Friday, 27th February 2009

Categories Boy's/Men's, High School, Recruiting  
 

By Chris Goldberg
Phillylacrosse.com, Posted 2/27/09

Archbishop Wood senior long stick midfielder Sean Cunningham has signed a letter of intent to play next year at Drexel University.

Cunningham did not commit until recently because he seriously considered several Division I-AA football offers. Last fall he led the Vikings’ football team to the District 12 Class AAA championship and a berth in the state finals, scoring 27 touchdowns while rushing for more than 1,700 yards.

But when it came down to it, the choice was still lacrosse.

“With us doing so well and going so far, I didn’t want to make any bad decisions,” said Cunningham. “I wanted to make my mind clear and get everything I could get.

“Yeah, I considered it (football). The football season was amazing and I didn’t want it to stop. But I’d rather play lacrosse.”

Cunningham, a first honor student at Wood, is planning on majoring in engineering at Drexel. He chose the school for its academics and its highly-rated coach, Chris Bates.

“Coach Bates is an amazing guy and they got a new coach (Greg Raymond) coming in as a defensive coach,” Cunningham said.  “Coach Bates said he’d turn me into an animal (on the field).

“When I went down there, I felt like I could fit in. I love the campus and the field.”

Cunningham is equally excited about the coming scholastic season. The Vikings have been the No. 3 team in the Catholic League in recent years behind La Salle and St.
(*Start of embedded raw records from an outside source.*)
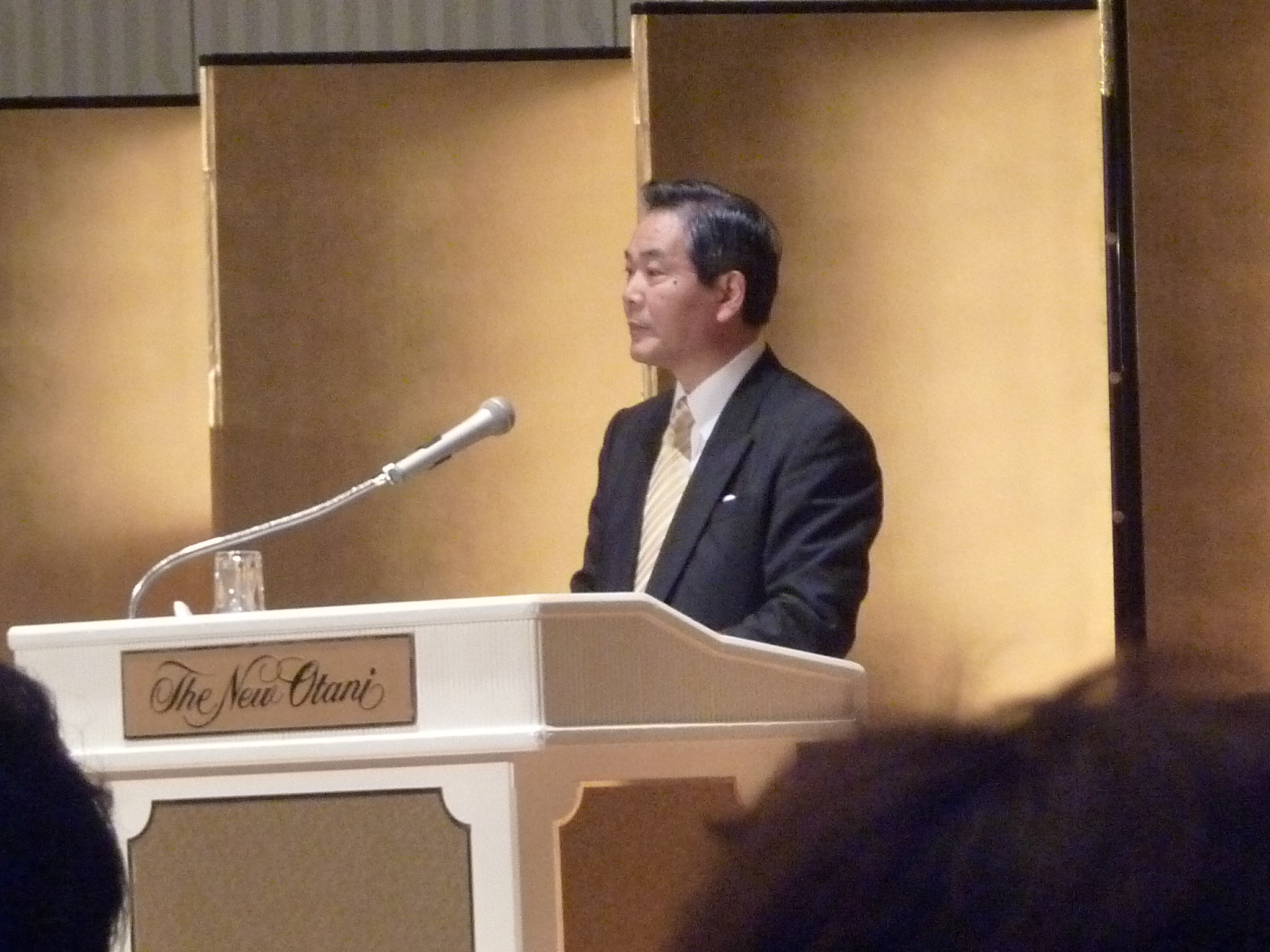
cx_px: 635
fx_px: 11190
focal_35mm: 305
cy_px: 476
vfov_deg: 4.9
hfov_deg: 6.5
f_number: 4.5
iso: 800
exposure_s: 1/50
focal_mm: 27.8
Joseph’s Prep and they are hoping to challenge the two powerhouses.

“We have a real good team coming back and we know what we’ve got to do,” aid Cunningham. “We’ve got the players; we just have to come out and really play.”

Cunningham credits the father of his good friend and lacrosse/football teammate, Sean McCartney, for getting him into lacrosse as a middle schooler.

“I played football since first grade and never picked up a lacrosse stick until eighth grade,” he said. “Sean’s dad coached one of the opposing grade school football teams and said, ‘You have to give him a lacrosse stick.’ I finally listened to him.”